** Work order **
In the listing below, find the line with "right knee: (101, 739)" and the line with "left eye: (333, 138)". Repeat those two lines and all lines between them exactly.

━━━━━━━━━━

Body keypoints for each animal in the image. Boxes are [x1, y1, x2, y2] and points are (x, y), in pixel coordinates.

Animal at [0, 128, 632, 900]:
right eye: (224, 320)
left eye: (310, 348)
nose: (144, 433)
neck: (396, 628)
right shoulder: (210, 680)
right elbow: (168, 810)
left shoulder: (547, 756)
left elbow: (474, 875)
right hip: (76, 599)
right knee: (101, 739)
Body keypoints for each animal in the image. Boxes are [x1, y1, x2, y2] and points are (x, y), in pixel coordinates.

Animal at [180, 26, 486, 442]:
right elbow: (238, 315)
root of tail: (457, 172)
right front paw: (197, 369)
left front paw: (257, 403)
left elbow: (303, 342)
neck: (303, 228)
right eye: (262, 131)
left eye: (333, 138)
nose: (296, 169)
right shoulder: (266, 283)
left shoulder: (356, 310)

━━━━━━━━━━

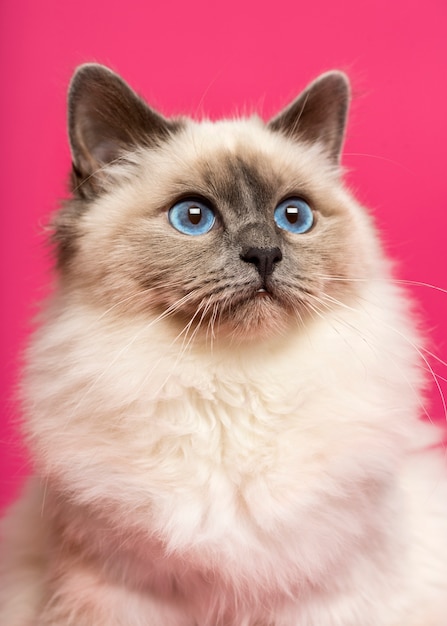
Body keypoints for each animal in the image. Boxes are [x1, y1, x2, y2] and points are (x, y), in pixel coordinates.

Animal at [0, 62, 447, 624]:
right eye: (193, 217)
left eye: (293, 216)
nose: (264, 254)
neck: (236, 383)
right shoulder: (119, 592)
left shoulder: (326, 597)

━━━━━━━━━━

** Finished exercise **
right knee: (101, 739)
Body keypoints for each animal in the image. Boxes are [x1, y1, x2, y2] and points are (x, y), in pixel coordinates.

Animal at [180, 26, 486, 442]:
right elbow: (238, 315)
root of tail: (457, 172)
right front paw: (197, 369)
left front paw: (257, 403)
left elbow: (303, 342)
neck: (303, 228)
right eye: (262, 131)
left eye: (333, 138)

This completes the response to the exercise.